- Awarded: 2011
- Award Type: Research
- Award #: 206919
The development of brain cell connections, or synapses, in humans occurs during the third trimester of prenatal life and throughout the first few years of life. Proper synaptic formation and brain wiring requires a complex interaction between brain activity, usually driven by sensory experience, and genes. Many of the genes whose mutations are linked to autism play a role in synapse formation or pruning during brain development. Some people with autism show an excess of synapses, consistent with a deficit in synaptic pruning. Synaptic pruning is a normal developmental process that results in the elimination of inappropriate or unused synapses.

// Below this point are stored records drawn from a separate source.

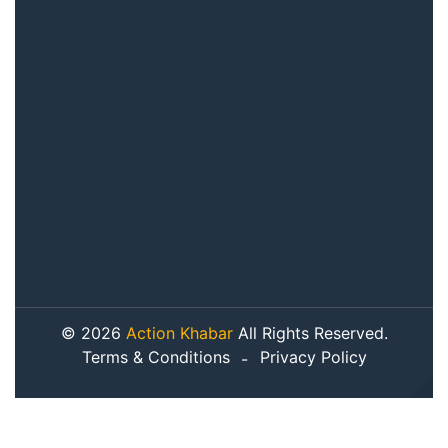
© 2026
Action Khabar
All Rights Reserved.
Terms & Conditions
Privacy Policy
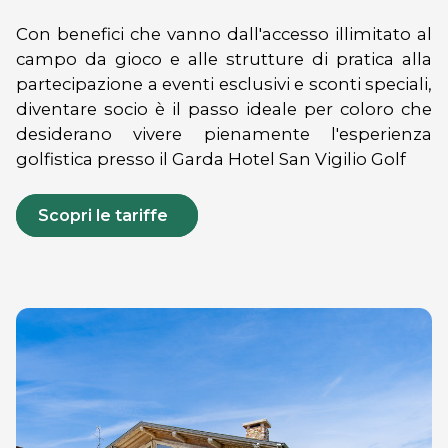
Con benefici che vanno dall'accesso illimitato al
campo da gioco e alle strutture di pratica alla
partecipazione a eventi esclusivi e sconti speciali,
diventare socio è il passo ideale per coloro che
desiderano vivere pienamente l'esperienza
golfistica presso il Garda Hotel San Vigilio Golf
Scopri le tariffe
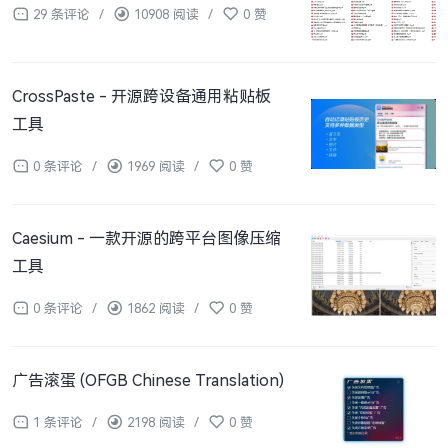
29 条评论
/
10908 阅读
/
0 赞
CrossPaste - 开源跨设备通用粘贴板
工具
0 条评论
/
1969 阅读
/
0 赞
Caesium - 一款开源的跨平台图像压缩
工具
0 条评论
/
1862 阅读
/
0 赞
广告滚蛋 (OFGB Chinese Translation)
1 条评论
/
2198 阅读
/
0 赞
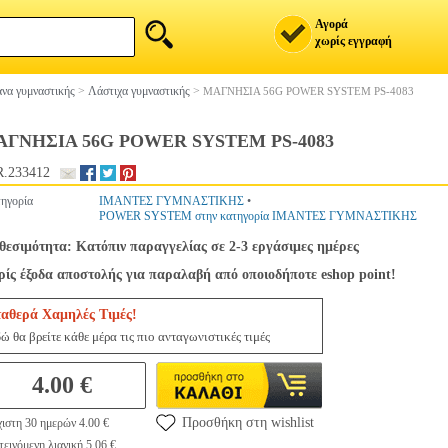
Αγορά
χωρίς εγγραφή
να γυμναστικής
>
Λάστιχα γυμναστικής
>
ΜΑΓΝΗΣΙΑ 56G POWER SYSTEM PS-4083
ΓΝΗΣΙΑ 56G POWER SYSTEM PS-4083
.233412
ηγορία
ΙΜΑΝΤΕΣ ΓΥΜΝΑΣΤΙΚΗΣ
•
POWER SYSTEM στην κατηγορία ΙΜΑΝΤΕΣ ΓΥΜΝΑΣΤΙΚΗΣ
θεσιμότητα: Κατόπιν παραγγελίας σε 2-3 εργάσιμες ημέρες
ίς έξοδα αποστολής για παραλαβή από οποιοδήποτε eshop point!
ταθερά Χαμηλές Τιμές!
ώ θα βρείτε κάθε μέρα τις πιο ανταγωνιστικές τιμές
4.00 €
Προσθήκη στη wishlist
ιστη 30 ημερών 4.00 €
εινόμενη λιανική 5.06 €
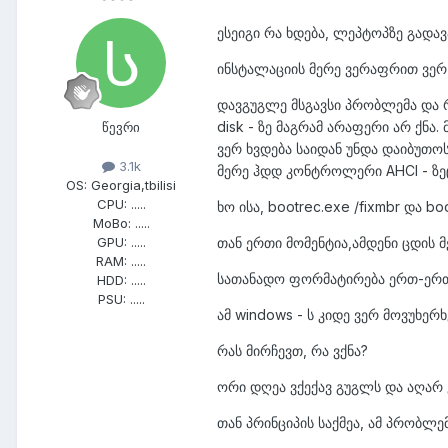
ესეიგი რა ხდება, ლეპტოპზე გადავა
ინსტალაციის მერე ვერაფრით ვერ დ
დავგუგლე მსგავსი პრობლემა და რა
disk - ზე მაგრამ არაფერი არ ქნა
წევრი
ვერ ხვდება საიდან უნდა დაიბუთო
3.1k
მერე ჰდდ კონტროლერი AHCI - ზეც
OS:
Georgia,tbilisi
CPU:
.....
ხო ისა, bootrec.exe /fixmbr და bo
MoBo:
.....
თან ერთი მომენტია,ამდენი ცდის მ
GPU:
.....
RAM:
.....
სათანადო ფორმატირება ერთ-ერთ 
HDD:
.....
PSU:
.....
ამ windows - ს კიდე ვერ მოვუხერ
რას მირჩევთ, რა ვქნა?
ორი დღეა ვქექავ გუგლს და აღარ ვ
თან პრინციპის საქმეა, ამ პრობლემ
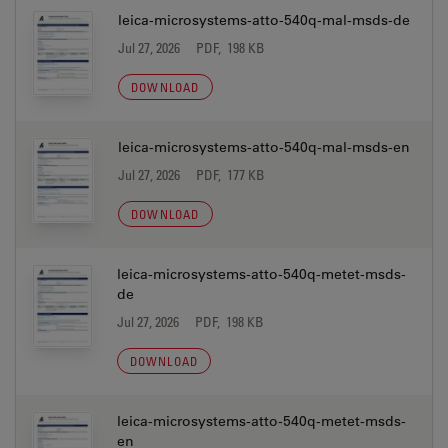
leica-microsystems-atto-540q-mal-msds-de
Jul 27, 2026
PDF, 198 KB
DOWNLOAD
leica-microsystems-atto-540q-mal-msds-en
Jul 27, 2026
PDF, 177 KB
DOWNLOAD
leica-microsystems-atto-540q-metet-msds-
de
Jul 27, 2026
PDF, 198 KB
DOWNLOAD
leica-microsystems-atto-540q-metet-msds-
en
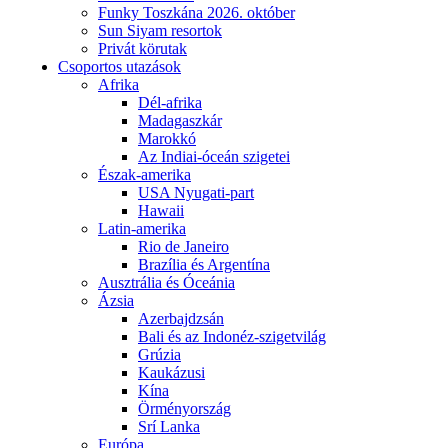
Funky Toszkána 2026. október
Sun Siyam resortok
Privát körutak
Csoportos utazások
Afrika
Dél-afrika
Madagaszkár
Marokkó
Az Indiai-óceán szigetei
Észak-amerika
USA Nyugati-part
Hawaii
Latin-amerika
Rio de Janeiro
Brazília és Argentína
Ausztrália és Óceánia
Ázsia
Azerbajdzsán
Bali és az Indonéz-szigetvilág
Grúzia
Kaukázusi
Kína
Örményország
Srí Lanka
Európa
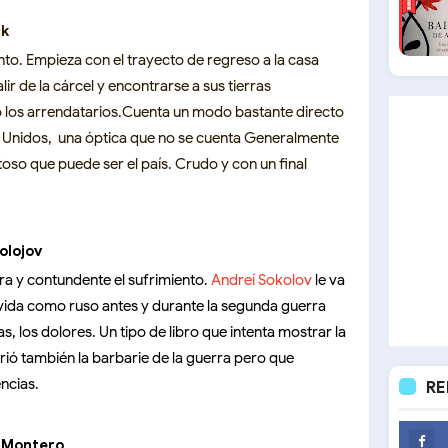
ck
ento. Empieza con el trayecto de regreso a la casa
ir de la cárcel y encontrarse a sus tierras
los arrendatarios.Cuenta un modo bastante directo
s Unidos, una óptica que no se cuenta Generalmente
itoso que puede ser el país. Crudo y con un final
olojov
a y contundente el sufrimiento.
Andreí Sokolov
le va
u vida como ruso antes y durante la segunda guerra
s, los dolores. Un tipo de libro que intenta mostrar la
rió también la barbarie de la guerra pero que
ncias.
RE
sa Montero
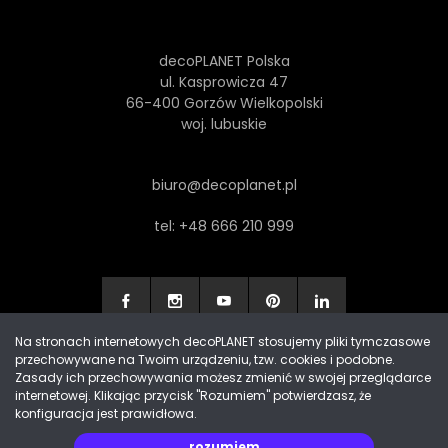
decoPLANET Polska
ul. Kasprowicza 47
66-400 Gorzów Wielkopolski
woj. lubuskie
biuro@decoplanet.pl
tel:
+48 666 210 999
Na stronach internetowych decoPLANET stosujemy pliki tymczasowe
przechowywane na Twoim urządzeniu, tzw. cookies i podobne.
Made with
by Progres Media & decoPLANET
Zasady ich przechowywania możesz zmienić w swojej przeglądarce
internetowej. Klikając przycisk "Rozumiem" potwierdzasz, że
konfiguracja jest prawidłowa.
rozumiem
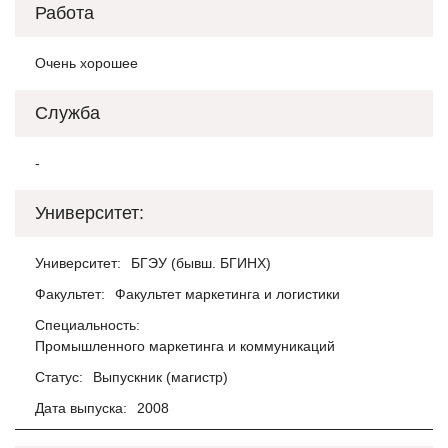
Работа
Очень хорошее
Служба
-
Университет:
Университет:
БГЭУ (бывш. БГИНХ)
Факультет:
Факультет маркетинга и логистики
Специальность:
Промышленного маркетинга и коммуникаций
Статус:
Выпускник (магистр)
Дата выпуска:
2008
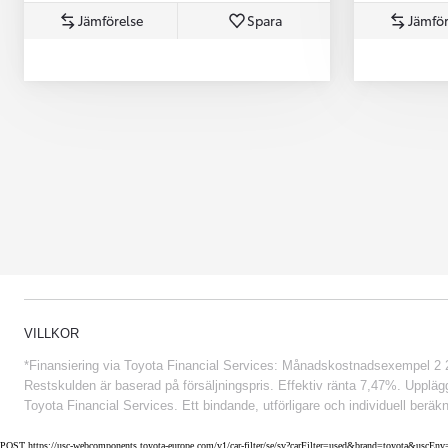
Jämförelse
Spara
Jämför
Från 852 900 kr
VILLKOR
*Finansiering via Toyota Financial Services: Månadskostnadsexempel 2 234
Restskulden är baserad på försäljningspris. Effektiv ränta 7,47%. Uppläggn
Toyota Financial Services. Ett bindande, utförligare och individuell beräkn
POST https://usc-webcomponents.toyota-europe.com/v1/car-filter/se/sv?carFilter=used&brand=toyota&uscE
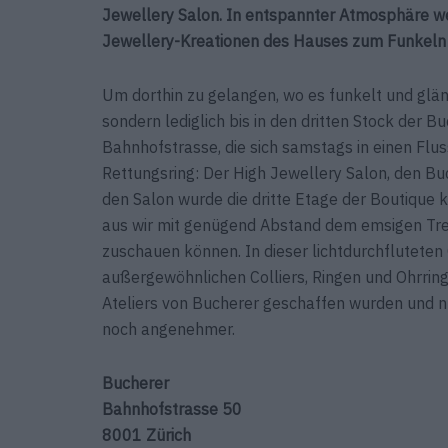
Jewellery Salon. In entspannter Atmosphäre we
Jewellery-Kreationen des Hauses zum Funkeln
Um dorthin zu gelangen, wo es funkelt und glän
sondern lediglich bis in den dritten Stock der B
Bahnhofstrasse, die sich samstags in einen Flu
Rettungsring: Der High Jewellery Salon, den Buc
den Salon wurde die dritte Etage der Boutique 
aus wir mit genügend Abstand dem emsigen Trei
zuschauen können. In dieser lichtdurchfluteten
außergewöhnlichen Colliers, Ringen und Ohrring
Ateliers von Bucherer geschaffen wurden und n
noch angenehmer.
Bucherer
Bahnhofstrasse 50
8001 Zürich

Kim Huber and her colleague Chris Cowan have identified several genes that are required for proper synaptic pruning in the normal brain and that have links to autism. In response to brain activity, MEF2 triggers activation of a number of genes that lead to synapse elimination. The researchers also found that the gene linked to fragile X syndrome, FMR1, is required for MEF2 to cause pruning. FMR1 is a well-known autism risk gene that plays a role in converting MEF2-activated genes into proteins. MEF2 activates protocadherin 10, or PCDH10, whose deletion is associated with autism. Huber’s team has found that PCDH10 is regulated by FMR1 and is required for synaptic pruning.
The researchers hypothesize that a deficit in MEF2-mediated pruning contributes to autism. They plan to test whether the brains of mice lacking MEF2 have more synapses than normal, as observed in individuals with autism. They also plan to assess autism-related behaviors in these mice.